Sherif Akhmedov, who was suspected of shooting Isakov, was hunted down by Russian security forces and killed in late September. According to suspicions, he opened fire on Isakov on July 24 at the entrance to his home in the city of Derbent, near the Chechnya border.
Isakov was evacuated to a local hospital and was later flown to Israel and treated at the Rabin Medical Center in Petah Tikva.
Rabbi Ovadia Isakov during hospitalization (Photo: Yaron Kelner)
Isakov (L) standing on both feet (Photo: Y. Belinko, Chabad On Line website)
“My doctor thought it would be a good idea to (attend the Chabad event) after hearing how inspiring it was for me,” Isakov told the New York Post at the gathering in Sunset Park near Brooklyn's Crown Heights neighborhood, which draws thousands of Orthodox rabbis.
“Thank God I can say that I’m doing very well,” Isakov said. “If I strain myself too much, I have pain. But I rest as much as I can.”

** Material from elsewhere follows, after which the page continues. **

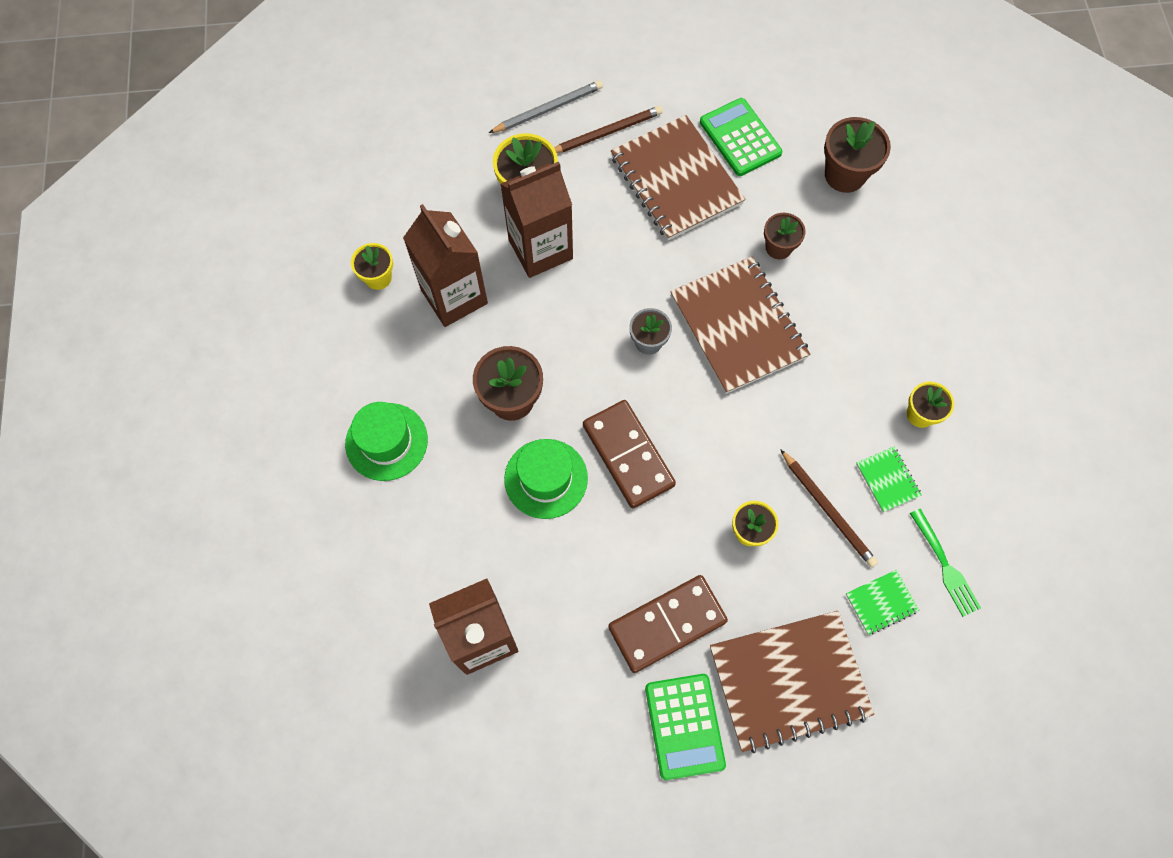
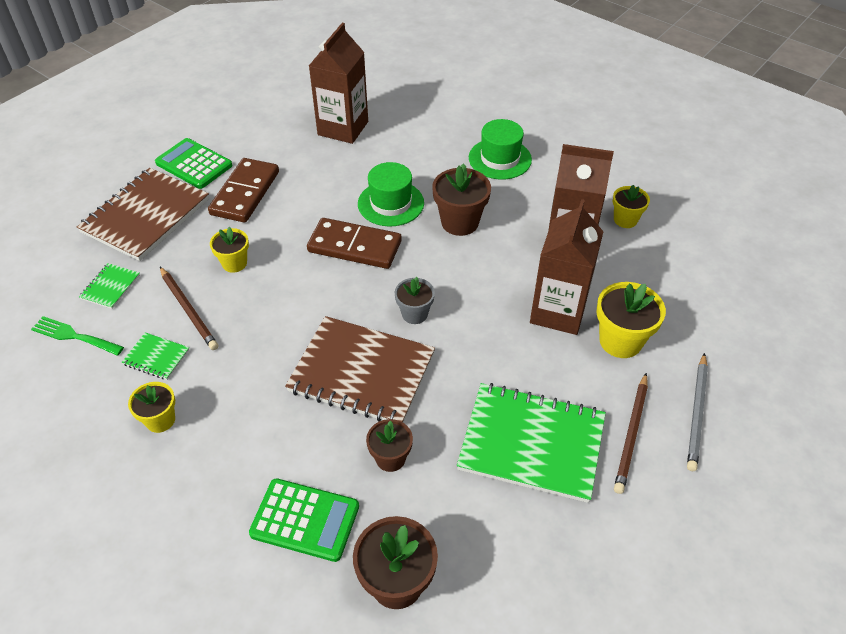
camera: 135 degrees right, 20 degrees down
(676, 180) = (531, 443): brown notebook -> green notebook
(740, 138) = (526, 532): green calculator -> green calculator (305, 520)
(828, 510) = (188, 310): brown pencil -> brown pencil turned 135 degrees counterclockwise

Isakov said he had attended the pilgrimage to Brooklyn many times before, but that this year he was surprised to find that he himself was a source of encouragement for many of the 5,000 Chabad emissaries arriving at the event.
“I came to gain inspiration from them,” he told the New York Post about the other attendees. “But I found that rabbis from around the world were putting their arms on my shoulder and telling me I was inspiring them — something I never expected.”